[People photos with keypoints]
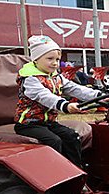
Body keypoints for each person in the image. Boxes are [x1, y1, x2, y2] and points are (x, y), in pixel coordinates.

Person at [14, 35, 103, 168]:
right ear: (36, 59)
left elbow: (75, 88)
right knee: (53, 141)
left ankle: (76, 170)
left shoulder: (56, 77)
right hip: (29, 124)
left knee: (72, 136)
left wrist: (99, 95)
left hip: (49, 122)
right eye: (50, 59)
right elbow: (44, 96)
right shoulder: (30, 79)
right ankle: (56, 173)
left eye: (57, 59)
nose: (55, 63)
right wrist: (64, 105)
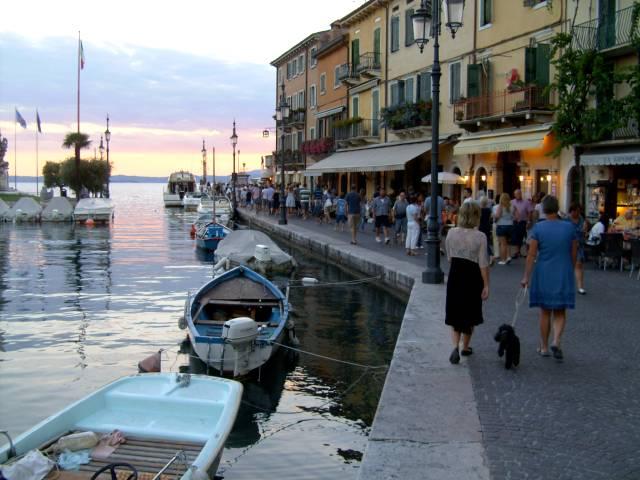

▶ [Work order] Leave the pictures out, and copy exactly each line from the one containing "right eye: (50, 59)" through the final line of the data.

▶ [Solution to the exercise]
right eye: (50, 59)
right elbow: (44, 96)
right shoulder: (30, 79)
right ankle: (56, 173)
left eye: (57, 59)
nose: (55, 63)
right wrist: (64, 105)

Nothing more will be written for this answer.